“The hots are getting hotter, the dries are getting drier ... something happened to the plumbing of the world. Climate change is real and exacerbating this.”

That was California Gov. Gavin Newsom responding to Donald Trump, but not last week in Los Angeles when the president came to survey the devastation in Los Angeles. Newsom was speaking in September of 2020 when wildfires ravaged more than four million acres of the Golden State.

“Please remember the words, very simple. Forest management. Please remember that,” Trump told the governor. “When you have years of leaves, dried leaves on the ground, it just sets it up. It’s really a fuel for a fire,” with brush and dead trees functioning “like a matchstick.” That brought a response from Newsom’s natural resources secretary, Wade Crowfoot.

“If we ignore that science and sort of put our head in the sand and think it’s all about vegetation management, we’re not going to succeed together protecting Californians,” said Crowfoot, who earned degrees in political science and public policy. Crowfoot, a former cabinet secretary for Gov. Jerry Brown and West Coast director for the Environmental Defense Fund, did not spell out the science of climate change. To qualify as science, the hard data would have to be submitted to others for replication.

In 2021, California wildfires burned 8,834 acres, with 7,490 acres in 2022, followed by another 7,127 acres in 2023. Newsom and Crowfoot did not outline any changes in forest management, or explain how climate change dogma had helped them protect Californians.
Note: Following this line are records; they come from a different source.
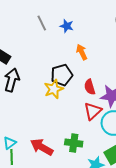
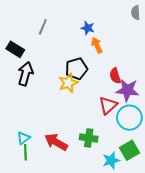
gray line: (42, 23) -> (43, 27), moved, turned 49
blue star: (67, 26) -> (88, 28), moved
red semicircle: (90, 87) -> (115, 76), moved

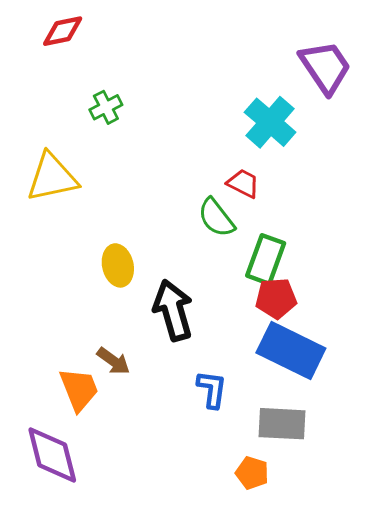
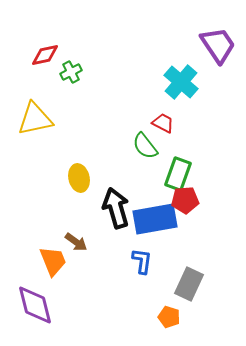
red diamond: (63, 31) -> (45, 55), moved
blue rectangle: (291, 351) -> (155, 219), moved, turned -36
gray rectangle: (282, 424) -> (189, 284), turned -68

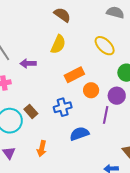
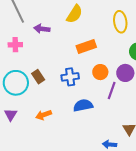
yellow ellipse: (105, 46) -> (120, 22), turned 30
orange circle: (91, 90) -> (100, 72), moved
orange arrow: (42, 149) -> (44, 115), turned 49

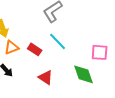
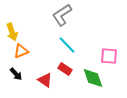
red rectangle: (35, 49) -> (65, 69), moved
red triangle: (46, 77) -> (45, 80), moved

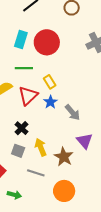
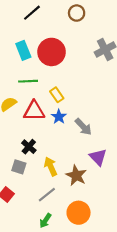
cyan rectangle: (21, 40) -> (23, 50), turned -36
red triangle: (28, 96) -> (34, 111), turned 45
gray square: (18, 151) -> (19, 167), moved
gray line: (36, 173) -> (47, 195), turned -54
green arrow: (14, 195) -> (45, 221), moved, turned 112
As it turned out, May 5, 2024, was the snowiest day of the 2023-24 season, with an accumulation of 26.4 inches. The deep snowcap and plunging temperatures brought no response from Newsom, who in May planned a trip to the “From Climate Crisis to Climate Resistance” conference at the Vatican. According to the Pontifical Academy of Sciences: “The Climate Crisis is upon us. It will get a lot worse over the next few decades as planetary heating shoots past 1.5C by early 2030s.”

Over the long hot summer, Newsom issued no statement about the need to trim the brush and dead trees that act as a matchstick. Donald Trump, who advanced that view, was elected president that fall. In December 2024, a raging brush fire in Malibu forced Barbara Streisand, Cher, Dick Van Dyke, and thousands of others to flee their homes. Newsom issued no warning about the need to clear brush and make sure reservoirs were full and hydrants were in good working order. Neither did Los Angeles Mayor Karen Bass.

On Jan. 4, with Santa Ana winds kicking up, Bass flew to Ghana to attend an inauguration. On Jan. 6, Newsom was in the Central Valley attending a track-laying ceremony for California’s vaunted high-speed rail project, a boondoggle for the ages. The fires raged out of control, as a friend of this writer described in an email:

Everything destroyed. Entire neighborhoods vaporized. Worse than a thousand nightmares. Power went out at 7 pm. Complete blackness everywhere. Violent embers flew like piercing rockets. Palm trees exploded like Saturn V. Cyclone winds swirling vortex at 80 mph. Mandatory evacuation, cars abandoned on Sunset Blvd. Everything is obliterated. EVERYTHING!!!!!

Such was the case for Mel Gibson, Jeff Bridges, Anthony Hopkins, and thousands of others. On Jan. 24, President Trump overflew the devastation. “Nobody’s ever probably seen anything like this,” Trump told Newsom. “It’s like you got hit by a bomb.”

Newsom told the president, “We’re going to need your support. We’re going to need your help.” By all indications, the governor had forgotten his quest to “Trump-proof” California. For his part, Trump wants fixes “so it can’t happen again and again,” but embattled Californians have room for doubt.

As Katy Grimes of the California Globe reports, the day before Trump’s visit, state lawmakers approved $2.5 billion in wildfire relief but only after Democrats blocked an additional $1 billion for wildfire prevention. As Assemblyman Al Muratsuchi explained, “We’ve been taking up big issues related to climate action,” he said. “This is all being driven by climate change.”

The Torrance Democrat did not explain the science behind that contention. In a similar style, California legislators did not explain how snowfall and freezing temperatures across the southern states fit with Newsom’s claim that “the hots are getting hotter.”

The recall efforts now in the works for Newsom and Karen Bass do not portend a permanent solution. For decades, fires have raged across California under Democrats and Republicans alike. If climate-change superstition continues to override common-sense fire prevention, the blazes are sure to rage on.